4 Reasons Why Your Photos Have Wrong Colors
So, now that we have talked about identifying skewed colors, lets talk about why this happens. There are four main reason for wrong or skewed colors.
Quality of Light
The most common reason for not getting proper color in photos is the quality of light. Light quality can change the color drastically. In direct sunlight, for example, the colors fade. Tungsten light will make the colors warm. If the sunlight is filtered by the clouds, meaning the weather is cloudy, color are fresh like the grass is greener, specially after rain.
Too Long/Too Short Exposure
Another possible reason for skewed colors is exposure. If the exposure is too long, the photo is too bright, so the colors are washed out. On the other hand, if the exposure is too short, of course the colors are too dark, but at a certain setting colors can be too saturated.
If you use a DSLR (or even some advanced point and shoot) to take food photos, you can set the quality of colors. You can choose to have soft colors, or vibrant colors, or even black and white. In my experience, combination of these settings and white balance settings can also cause colors to be skewed.
Incorrect Camera Setting
This is more obvious than the previous three. I know when I started few years back, I would always get confused between tungsten and fluorescent bulbs. I would set up the white balance for tungsten/incandescent when I should be actually using fluorescent settings. The colors in the photos were all messed up.
How to Fix The Colors
Now that you know what is causing the color to be skewed, you can guess what you need to do to fix this. Here are some ways to make sure you get right colors:
Adjust Camera Setting for White Balance
Use White Card or Grey Card
Use Daylight Bulbs/Light When Shooting Indoors
Correct Colors in Post Processing
Shoot in Natural Light
We have talked about these 5 ways to get true color in previous post. Below are few more ways to make sure you get right colors.

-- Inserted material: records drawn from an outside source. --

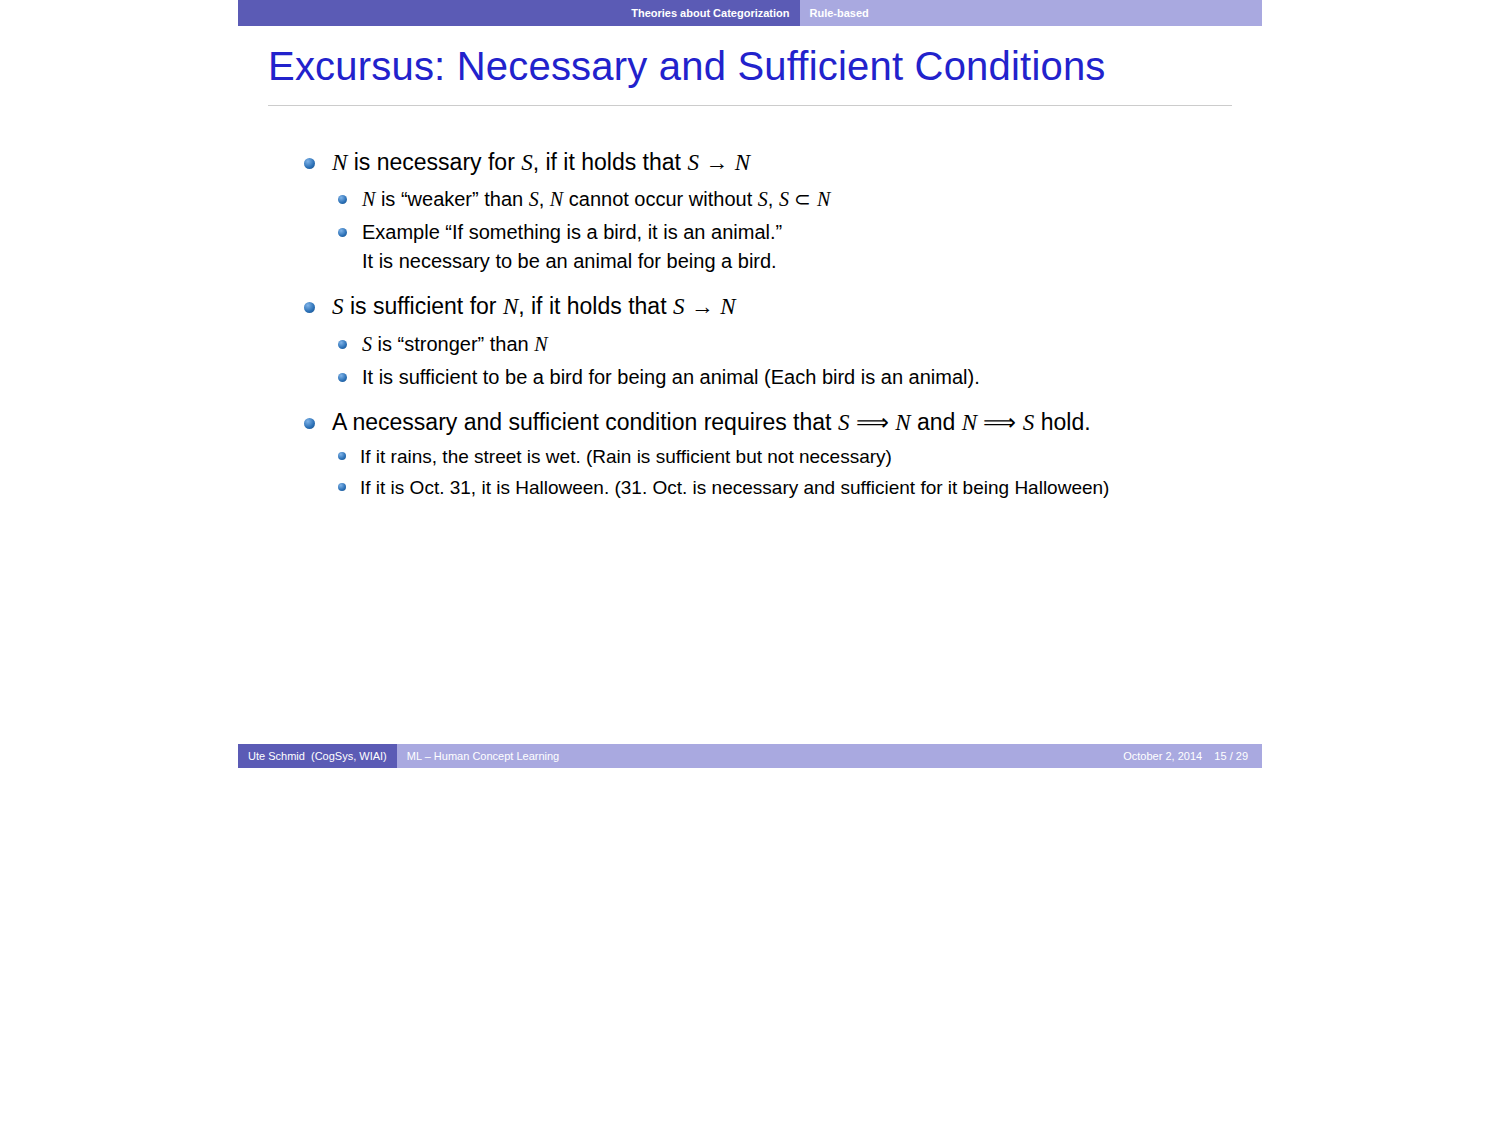Theories about Categorization
Rule-based
Excursus: Necessary and Sufficient Conditions
N is necessary for S, if it holds that S → N
N is “weaker” than S, N cannot occur without S, S ⊂ N
Example “If something is a bird, it is an animal.”
It is necessary to be an animal for being a bird.
S is sufficient for N, if it holds that S → N
S is “stronger” than N
It is sufficient to be a bird for being an animal (Each bird is an animal).
A necessary and sufficient condition requires that S ⟹ N and N ⟹ S hold.
If it rains, the street is wet. (Rain is sufficient but not necessary)
If it is Oct. 31, it is Halloween. (31. Oct. is necessary and sufficient for it being Halloween)
Ute Schmid (CogSys, WIAI)
ML – Human Concept Learning
October 2, 2014 15 / 29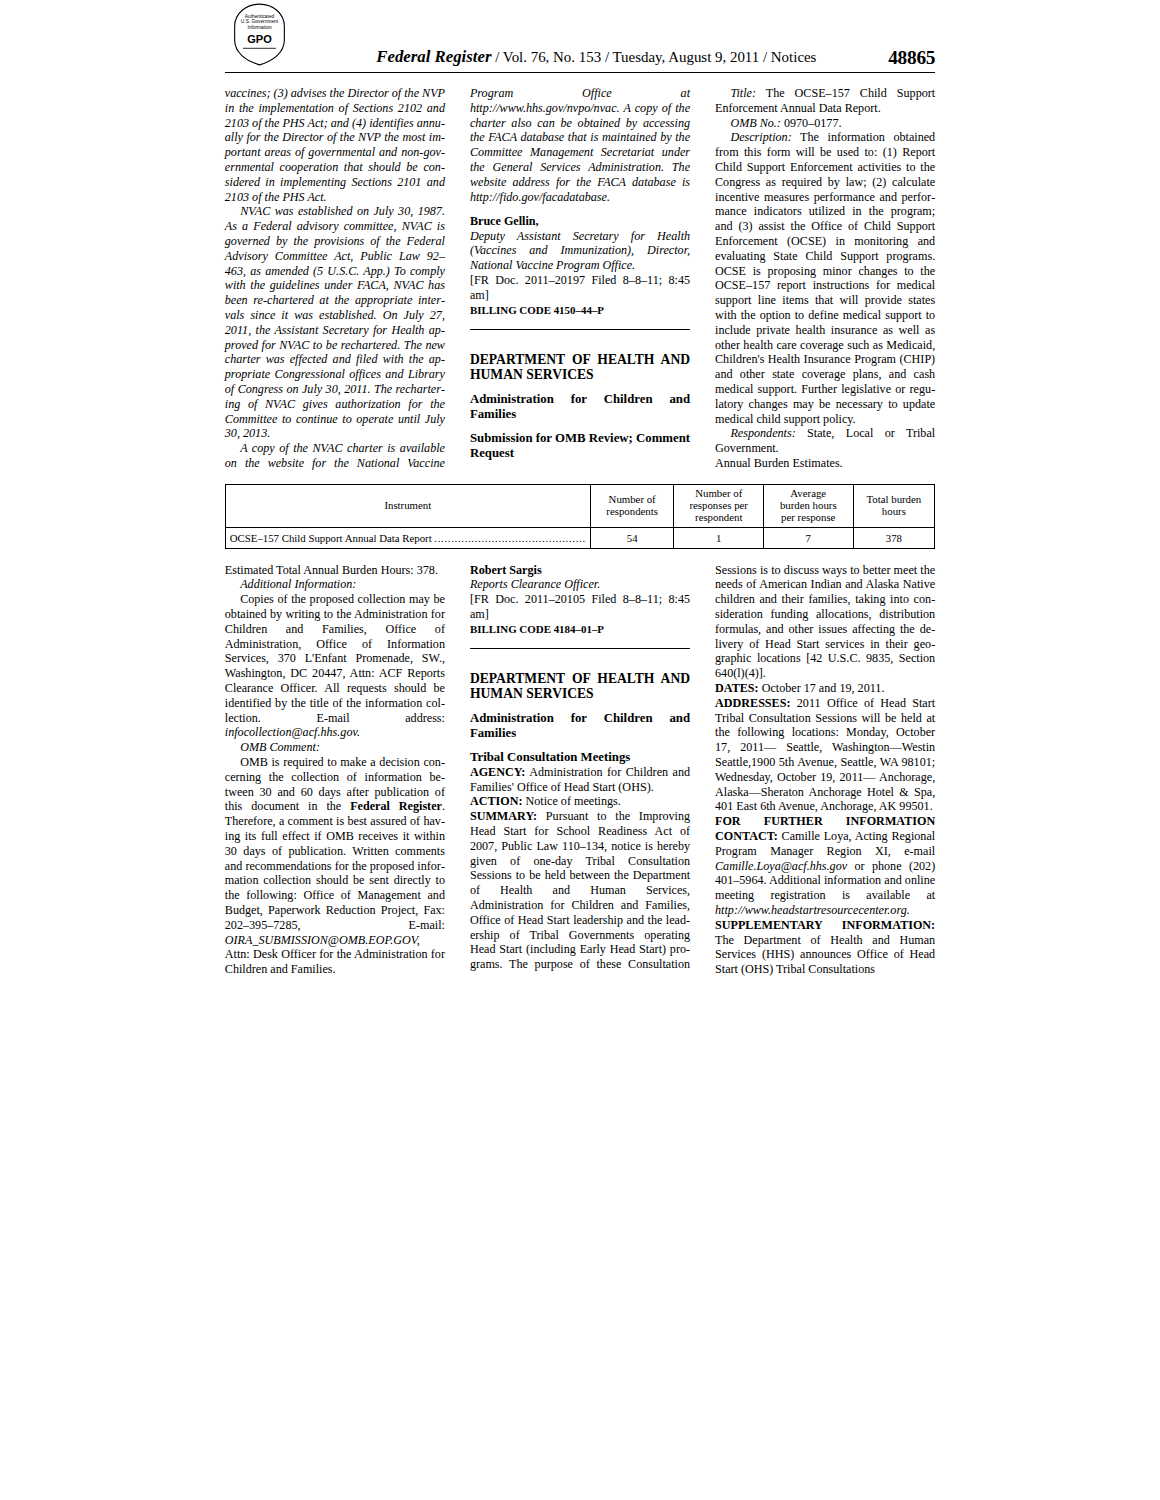Authenticated U.S. Government Information GPO
Federal Register / Vol. 76, No. 153 / Tuesday, August 9, 2011 / Notices
48865
vaccines; (3) advises the Director of the NVP in the implementation of Sections 2102 and 2103 of the PHS Act; and (4) identifies annually for the Director of the NVP the most important areas of governmental and non-governmental cooperation that should be considered in implementing Sections 2101 and 2103 of the PHS Act.
NVAC was established on July 30, 1987. As a Federal advisory committee, NVAC is governed by the provisions of the Federal Advisory Committee Act, Public Law 92–463, as amended (5 U.S.C. App.) To comply with the guidelines under FACA, NVAC has been re-chartered at the appropriate intervals since it was established. On July 27, 2011, the Assistant Secretary for Health approved for NVAC to be rechartered. The new charter was effected and filed with the appropriate Congressional offices and Library of Congress on July 30, 2011. The rechartering of NVAC gives authorization for the Committee to continue to operate until July 30, 2013.
A copy of the NVAC charter is available on the website for the National Vaccine Program Office at http://www.hhs.gov/nvpo/nvac. A copy of the charter also can be obtained by accessing the FACA database that is maintained by the Committee Management Secretariat under the General Services Administration. The website address for the FACA database is http://fido.gov/facadatabase.
Bruce Gellin,
Deputy Assistant Secretary for Health (Vaccines and Immunization), Director, National Vaccine Program Office.
[FR Doc. 2011–20197 Filed 8–8–11; 8:45 am]
BILLING CODE 4150–44–P
DEPARTMENT OF HEALTH AND HUMAN SERVICES
Administration for Children and Families
Submission for OMB Review; Comment Request
Title: The OCSE–157 Child Support Enforcement Annual Data Report.
OMB No.: 0970–0177.
Description: The information obtained from this form will be used to: (1) Report Child Support Enforcement activities to the Congress as required by law; (2) calculate incentive measures performance and performance indicators utilized in the program; and (3) assist the Office of Child Support Enforcement (OCSE) in monitoring and evaluating State Child Support programs. OCSE is proposing minor changes to the OCSE–157 report instructions for medical support line items that will provide states with the option to define medical support to include private health insurance as well as other health care coverage such as Medicaid, Children's Health Insurance Program (CHIP) and other state coverage plans, and cash medical support. Further legislative or regulatory changes may be necessary to update medical child support policy.
Respondents: State, Local or Tribal Government.
Annual Burden Estimates.
| Instrument | Number of respondents | Number of responses per respondent | Average burden hours per response | Total burden hours |
| --- | --- | --- | --- | --- |
| OCSE–157 Child Support Annual Data Report ............................................. | 54 | 1 | 7 | 378 |
Estimated Total Annual Burden Hours: 378.
Additional Information:
Copies of the proposed collection may be obtained by writing to the Administration for Children and Families, Office of Administration, Office of Information Services, 370 L'Enfant Promenade, SW., Washington, DC 20447, Attn: ACF Reports Clearance Officer. All requests should be identified by the title of the information collection. E-mail address: infocollection@acf.hhs.gov.
OMB Comment:
OMB is required to make a decision concerning the collection of information between 30 and 60 days after publication of this document in the Federal Register. Therefore, a comment is best assured of having its full effect if OMB receives it within 30 days of publication. Written comments and recommendations for the proposed information collection should be sent directly to the following: Office of Management and Budget, Paperwork Reduction Project, Fax: 202–395–7285, E-mail: OIRA_SUBMISSION@OMB.EOP.GOV, Attn: Desk Officer for the Administration for Children and Families.
Robert Sargis
Reports Clearance Officer.
[FR Doc. 2011–20105 Filed 8–8–11; 8:45 am]
BILLING CODE 4184–01–P
DEPARTMENT OF HEALTH AND HUMAN SERVICES
Administration for Children and Families
Tribal Consultation Meetings
AGENCY: Administration for Children and Families' Office of Head Start (OHS).
ACTION: Notice of meetings.
SUMMARY: Pursuant to the Improving Head Start for School Readiness Act of 2007, Public Law 110–134, notice is hereby given of one-day Tribal Consultation Sessions to be held between the Department of Health and Human Services, Administration for Children and Families, Office of Head Start leadership and the leadership of Tribal Governments operating Head Start (including Early Head Start) programs. The purpose of these Consultation Sessions is to discuss ways to better meet the needs of American Indian and Alaska Native children and their families, taking into consideration funding allocations, distribution formulas, and other issues affecting the delivery of Head Start services in their geographic locations [42 U.S.C. 9835, Section 640(l)(4)].
DATES: October 17 and 19, 2011.
ADDRESSES: 2011 Office of Head Start Tribal Consultation Sessions will be held at the following locations: Monday, October 17, 2011— Seattle, Washington—Westin Seattle,1900 5th Avenue, Seattle, WA 98101; Wednesday, October 19, 2011— Anchorage, Alaska—Sheraton Anchorage Hotel & Spa, 401 East 6th Avenue, Anchorage, AK 99501.
FOR FURTHER INFORMATION CONTACT: Camille Loya, Acting Regional Program Manager Region XI, e-mail Camille.Loya@acf.hhs.gov or phone (202) 401–5964. Additional information and online meeting registration is available at http://www.headstartresourcecenter.org.
SUPPLEMENTARY INFORMATION: The Department of Health and Human Services (HHS) announces Office of Head Start (OHS) Tribal Consultations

Adjust Vibrancy to Right Level: When you are ready to take photos, make sure that you have adjusted vibrancy levels. If you are trying to capture soft colors, don’t use “Vibrant Colors” setting and vice-a-versa.
Perfect Exposures: As we talked in the previous section, exposure changes colors too. Make sure that the photo is correctly exposed.
Check Your Setting Before You Shoot: It is always a good idea to check your settings before shooting. So, in this case, make sure your white balance settings are appropriate to the light you are using for taking pictures.
Will You Eat This Ice Cream?
Let’s look at a photo with skewed colors.
In this photo, it is very clear that 1) the photo is underexposed 2) the colors are wrong or skewed. So question one: Does this make the icecream unappealing? Let’s look at some more clues in this photo that tell us that the colors are skewed here:
See the plate. This is a white plate. Is it white enough?
Strawberries. What do you think? Is this the real color of strawberries?
General bluish color, specially on the white plate
What do you think? Does color ever make your food unappetizing in photos? What did you do to make it better?